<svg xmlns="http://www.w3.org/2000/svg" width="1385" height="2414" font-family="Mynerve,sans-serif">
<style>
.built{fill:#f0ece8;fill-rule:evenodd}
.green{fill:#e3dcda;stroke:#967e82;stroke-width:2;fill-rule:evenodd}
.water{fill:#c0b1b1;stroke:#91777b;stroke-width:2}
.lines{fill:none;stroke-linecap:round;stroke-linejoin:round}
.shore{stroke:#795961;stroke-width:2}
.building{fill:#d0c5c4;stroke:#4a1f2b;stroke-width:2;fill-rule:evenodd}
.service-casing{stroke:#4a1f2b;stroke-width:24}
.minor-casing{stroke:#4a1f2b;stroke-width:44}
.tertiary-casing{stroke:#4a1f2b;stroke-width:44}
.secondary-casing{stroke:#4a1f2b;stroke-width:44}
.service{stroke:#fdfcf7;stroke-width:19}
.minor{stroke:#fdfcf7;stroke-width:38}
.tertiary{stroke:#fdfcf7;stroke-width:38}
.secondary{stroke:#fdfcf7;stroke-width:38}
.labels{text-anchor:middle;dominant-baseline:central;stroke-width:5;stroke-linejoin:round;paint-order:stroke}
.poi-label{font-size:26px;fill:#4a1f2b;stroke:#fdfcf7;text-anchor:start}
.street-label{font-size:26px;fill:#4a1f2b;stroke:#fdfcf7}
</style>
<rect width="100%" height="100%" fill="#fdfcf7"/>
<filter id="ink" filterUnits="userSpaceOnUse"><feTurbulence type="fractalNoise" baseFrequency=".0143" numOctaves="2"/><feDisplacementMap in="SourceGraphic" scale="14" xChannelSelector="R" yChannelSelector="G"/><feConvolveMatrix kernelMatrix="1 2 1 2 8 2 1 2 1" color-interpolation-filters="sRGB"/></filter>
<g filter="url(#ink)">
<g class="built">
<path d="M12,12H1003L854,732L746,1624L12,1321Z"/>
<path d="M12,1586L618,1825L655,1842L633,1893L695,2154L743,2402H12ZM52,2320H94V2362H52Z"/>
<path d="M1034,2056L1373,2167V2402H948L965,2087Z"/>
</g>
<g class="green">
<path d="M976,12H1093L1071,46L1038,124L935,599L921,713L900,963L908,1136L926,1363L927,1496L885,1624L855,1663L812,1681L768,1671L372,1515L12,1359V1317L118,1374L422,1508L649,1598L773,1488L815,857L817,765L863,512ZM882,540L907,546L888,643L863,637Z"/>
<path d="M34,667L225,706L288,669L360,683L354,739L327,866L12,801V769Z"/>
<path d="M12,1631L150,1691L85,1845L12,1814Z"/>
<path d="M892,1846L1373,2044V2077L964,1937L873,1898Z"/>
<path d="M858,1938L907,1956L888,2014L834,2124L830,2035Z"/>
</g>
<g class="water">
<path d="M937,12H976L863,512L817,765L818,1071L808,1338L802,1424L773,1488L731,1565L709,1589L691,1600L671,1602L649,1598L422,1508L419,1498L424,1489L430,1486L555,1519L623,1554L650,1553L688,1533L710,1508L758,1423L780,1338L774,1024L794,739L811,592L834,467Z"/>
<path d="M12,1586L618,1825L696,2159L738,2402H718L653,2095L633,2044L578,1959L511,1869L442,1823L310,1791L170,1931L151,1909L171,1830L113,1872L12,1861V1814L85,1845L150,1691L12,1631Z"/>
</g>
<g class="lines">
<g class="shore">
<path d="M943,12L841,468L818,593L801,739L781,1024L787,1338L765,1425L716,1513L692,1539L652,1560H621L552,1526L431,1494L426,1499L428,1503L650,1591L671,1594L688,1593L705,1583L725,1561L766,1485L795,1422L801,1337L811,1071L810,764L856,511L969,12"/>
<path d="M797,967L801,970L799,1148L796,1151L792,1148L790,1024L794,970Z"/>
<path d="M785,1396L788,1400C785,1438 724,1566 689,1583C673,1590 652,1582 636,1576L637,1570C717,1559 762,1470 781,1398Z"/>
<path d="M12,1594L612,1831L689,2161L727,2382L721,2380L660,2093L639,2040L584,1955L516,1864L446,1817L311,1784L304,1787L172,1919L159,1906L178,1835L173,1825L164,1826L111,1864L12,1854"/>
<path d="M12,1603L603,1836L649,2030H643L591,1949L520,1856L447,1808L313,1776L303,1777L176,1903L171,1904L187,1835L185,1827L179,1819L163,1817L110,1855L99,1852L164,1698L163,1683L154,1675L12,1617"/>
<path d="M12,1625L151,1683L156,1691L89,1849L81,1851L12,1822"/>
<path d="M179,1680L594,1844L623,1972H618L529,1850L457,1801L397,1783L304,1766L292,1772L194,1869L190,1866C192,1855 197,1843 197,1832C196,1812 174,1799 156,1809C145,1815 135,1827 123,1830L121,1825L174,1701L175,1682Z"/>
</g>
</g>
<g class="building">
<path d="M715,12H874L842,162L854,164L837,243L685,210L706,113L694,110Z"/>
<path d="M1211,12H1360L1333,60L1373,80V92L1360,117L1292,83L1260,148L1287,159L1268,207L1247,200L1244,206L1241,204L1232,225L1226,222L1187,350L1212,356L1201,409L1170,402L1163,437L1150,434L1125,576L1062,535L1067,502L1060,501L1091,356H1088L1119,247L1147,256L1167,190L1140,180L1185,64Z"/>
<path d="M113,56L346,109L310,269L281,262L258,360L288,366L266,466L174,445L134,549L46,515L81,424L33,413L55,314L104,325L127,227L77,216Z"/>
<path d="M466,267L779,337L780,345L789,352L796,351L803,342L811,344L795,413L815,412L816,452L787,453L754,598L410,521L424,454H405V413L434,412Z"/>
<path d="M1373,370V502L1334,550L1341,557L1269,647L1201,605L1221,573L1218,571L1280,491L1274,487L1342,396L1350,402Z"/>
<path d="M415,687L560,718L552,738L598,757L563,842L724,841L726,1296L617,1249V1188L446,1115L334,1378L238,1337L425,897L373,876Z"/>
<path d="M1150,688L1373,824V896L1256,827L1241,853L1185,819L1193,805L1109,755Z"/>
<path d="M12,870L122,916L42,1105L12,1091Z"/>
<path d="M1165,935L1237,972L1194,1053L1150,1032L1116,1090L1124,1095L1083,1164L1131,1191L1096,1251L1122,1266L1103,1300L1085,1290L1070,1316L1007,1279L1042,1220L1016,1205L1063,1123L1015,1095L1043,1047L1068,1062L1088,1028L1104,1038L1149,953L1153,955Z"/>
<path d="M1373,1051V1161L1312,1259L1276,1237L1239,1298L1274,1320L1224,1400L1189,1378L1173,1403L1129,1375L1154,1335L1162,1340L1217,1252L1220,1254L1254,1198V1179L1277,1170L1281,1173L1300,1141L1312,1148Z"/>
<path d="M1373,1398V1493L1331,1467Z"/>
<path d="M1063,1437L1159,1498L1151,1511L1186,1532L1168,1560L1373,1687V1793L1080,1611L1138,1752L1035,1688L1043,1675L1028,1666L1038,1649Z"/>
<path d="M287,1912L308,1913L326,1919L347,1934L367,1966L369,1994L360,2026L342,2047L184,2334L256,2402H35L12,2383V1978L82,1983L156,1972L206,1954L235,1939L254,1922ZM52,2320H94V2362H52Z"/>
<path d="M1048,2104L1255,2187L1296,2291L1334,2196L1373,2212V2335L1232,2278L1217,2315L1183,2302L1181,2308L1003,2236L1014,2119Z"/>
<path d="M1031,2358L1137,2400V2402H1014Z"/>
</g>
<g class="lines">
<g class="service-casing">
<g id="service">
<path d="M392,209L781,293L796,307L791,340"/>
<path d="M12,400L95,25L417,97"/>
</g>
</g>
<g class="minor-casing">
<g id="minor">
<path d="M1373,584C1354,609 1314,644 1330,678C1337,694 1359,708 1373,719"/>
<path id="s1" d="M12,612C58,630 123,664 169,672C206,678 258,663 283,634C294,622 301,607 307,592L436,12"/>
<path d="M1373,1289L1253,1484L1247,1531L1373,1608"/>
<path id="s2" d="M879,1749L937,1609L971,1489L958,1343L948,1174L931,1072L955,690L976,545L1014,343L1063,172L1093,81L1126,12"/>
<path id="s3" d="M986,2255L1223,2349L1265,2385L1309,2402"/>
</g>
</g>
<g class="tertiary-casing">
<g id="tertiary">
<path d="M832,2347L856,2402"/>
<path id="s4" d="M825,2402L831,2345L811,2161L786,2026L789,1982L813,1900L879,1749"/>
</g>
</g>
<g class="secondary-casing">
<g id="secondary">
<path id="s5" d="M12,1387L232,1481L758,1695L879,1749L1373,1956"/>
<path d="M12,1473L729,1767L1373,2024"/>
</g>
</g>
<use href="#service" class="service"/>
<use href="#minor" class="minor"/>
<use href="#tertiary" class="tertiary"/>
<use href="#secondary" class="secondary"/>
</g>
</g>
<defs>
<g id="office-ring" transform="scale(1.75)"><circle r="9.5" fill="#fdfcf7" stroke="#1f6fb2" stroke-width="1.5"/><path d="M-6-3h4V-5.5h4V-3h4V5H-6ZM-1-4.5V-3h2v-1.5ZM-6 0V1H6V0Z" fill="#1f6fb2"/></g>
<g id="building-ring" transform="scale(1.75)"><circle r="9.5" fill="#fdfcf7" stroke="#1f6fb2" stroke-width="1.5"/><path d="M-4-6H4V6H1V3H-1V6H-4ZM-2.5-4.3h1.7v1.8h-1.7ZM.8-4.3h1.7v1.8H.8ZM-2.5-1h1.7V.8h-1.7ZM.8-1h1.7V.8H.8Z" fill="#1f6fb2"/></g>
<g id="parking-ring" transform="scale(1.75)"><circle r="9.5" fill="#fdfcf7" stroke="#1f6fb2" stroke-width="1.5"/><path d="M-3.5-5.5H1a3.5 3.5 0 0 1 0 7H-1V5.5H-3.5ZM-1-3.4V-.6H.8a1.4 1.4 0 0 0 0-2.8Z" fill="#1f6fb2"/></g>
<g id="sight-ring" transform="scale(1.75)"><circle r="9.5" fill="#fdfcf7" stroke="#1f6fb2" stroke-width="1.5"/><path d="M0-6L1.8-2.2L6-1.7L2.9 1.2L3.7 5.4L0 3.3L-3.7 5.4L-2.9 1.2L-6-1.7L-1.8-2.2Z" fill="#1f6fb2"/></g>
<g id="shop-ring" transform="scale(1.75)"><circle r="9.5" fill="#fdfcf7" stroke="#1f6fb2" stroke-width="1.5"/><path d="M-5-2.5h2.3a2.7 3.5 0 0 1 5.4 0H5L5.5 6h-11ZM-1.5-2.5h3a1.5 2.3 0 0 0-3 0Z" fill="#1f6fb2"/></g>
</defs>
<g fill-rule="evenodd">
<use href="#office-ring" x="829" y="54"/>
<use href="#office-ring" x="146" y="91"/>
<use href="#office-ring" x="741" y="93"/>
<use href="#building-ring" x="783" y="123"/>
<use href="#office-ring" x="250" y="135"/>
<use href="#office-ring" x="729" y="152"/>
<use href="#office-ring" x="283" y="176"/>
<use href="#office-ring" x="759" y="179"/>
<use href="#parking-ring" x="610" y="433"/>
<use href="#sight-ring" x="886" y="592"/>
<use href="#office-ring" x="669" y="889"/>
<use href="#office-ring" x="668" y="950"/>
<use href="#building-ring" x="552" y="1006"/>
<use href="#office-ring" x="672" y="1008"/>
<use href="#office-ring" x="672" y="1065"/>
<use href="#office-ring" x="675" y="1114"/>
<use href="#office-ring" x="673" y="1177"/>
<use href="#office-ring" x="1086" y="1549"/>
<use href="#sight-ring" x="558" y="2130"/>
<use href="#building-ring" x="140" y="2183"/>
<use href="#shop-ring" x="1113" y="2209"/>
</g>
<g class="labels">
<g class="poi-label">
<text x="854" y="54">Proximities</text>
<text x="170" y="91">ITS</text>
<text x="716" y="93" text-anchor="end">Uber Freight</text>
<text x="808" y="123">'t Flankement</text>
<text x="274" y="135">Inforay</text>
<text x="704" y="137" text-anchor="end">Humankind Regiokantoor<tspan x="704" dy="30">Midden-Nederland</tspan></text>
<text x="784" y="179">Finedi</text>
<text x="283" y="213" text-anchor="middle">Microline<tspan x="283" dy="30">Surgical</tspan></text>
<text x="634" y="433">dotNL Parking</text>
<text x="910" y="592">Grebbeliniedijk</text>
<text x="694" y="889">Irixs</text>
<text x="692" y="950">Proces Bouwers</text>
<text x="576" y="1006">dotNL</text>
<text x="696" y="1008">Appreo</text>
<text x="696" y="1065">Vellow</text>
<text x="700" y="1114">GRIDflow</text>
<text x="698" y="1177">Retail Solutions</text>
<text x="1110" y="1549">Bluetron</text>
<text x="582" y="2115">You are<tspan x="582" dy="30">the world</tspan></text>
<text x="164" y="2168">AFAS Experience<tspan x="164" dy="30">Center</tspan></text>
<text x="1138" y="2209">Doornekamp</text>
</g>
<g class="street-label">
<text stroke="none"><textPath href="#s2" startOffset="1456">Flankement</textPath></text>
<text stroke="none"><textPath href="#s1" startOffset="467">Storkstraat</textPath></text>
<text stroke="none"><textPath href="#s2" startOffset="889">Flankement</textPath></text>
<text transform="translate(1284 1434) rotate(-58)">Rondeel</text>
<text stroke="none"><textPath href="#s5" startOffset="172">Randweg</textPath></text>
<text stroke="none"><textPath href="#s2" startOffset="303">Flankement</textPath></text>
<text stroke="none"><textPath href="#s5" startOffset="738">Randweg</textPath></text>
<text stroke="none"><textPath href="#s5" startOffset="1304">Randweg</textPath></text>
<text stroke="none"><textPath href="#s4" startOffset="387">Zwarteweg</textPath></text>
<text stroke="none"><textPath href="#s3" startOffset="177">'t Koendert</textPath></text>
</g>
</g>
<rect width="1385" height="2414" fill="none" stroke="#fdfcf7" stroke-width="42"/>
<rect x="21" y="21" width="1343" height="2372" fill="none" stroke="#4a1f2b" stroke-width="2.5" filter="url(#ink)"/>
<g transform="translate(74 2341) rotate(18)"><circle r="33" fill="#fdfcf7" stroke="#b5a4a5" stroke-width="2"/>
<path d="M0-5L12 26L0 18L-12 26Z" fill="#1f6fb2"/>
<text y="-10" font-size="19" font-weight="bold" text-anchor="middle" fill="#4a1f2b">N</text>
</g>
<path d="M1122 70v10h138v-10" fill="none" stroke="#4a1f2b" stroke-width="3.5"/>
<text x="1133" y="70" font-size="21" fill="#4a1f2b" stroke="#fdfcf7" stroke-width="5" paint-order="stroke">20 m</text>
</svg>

== Your objective ==
For each line of the listing that holds the word "middle", show that line.

== The answer ==
.labels{text-anchor:middle;dominant-baseline:central;stroke-width:5;stroke-linejoin:round;paint-order:stroke}
<text x="283" y="213" text-anchor="middle">Microline<tspan x="283" dy="30">Surgical</tspan></text>
<text y="-10" font-size="19" font-weight="bold" text-anchor="middle" fill="#4a1f2b">N</text>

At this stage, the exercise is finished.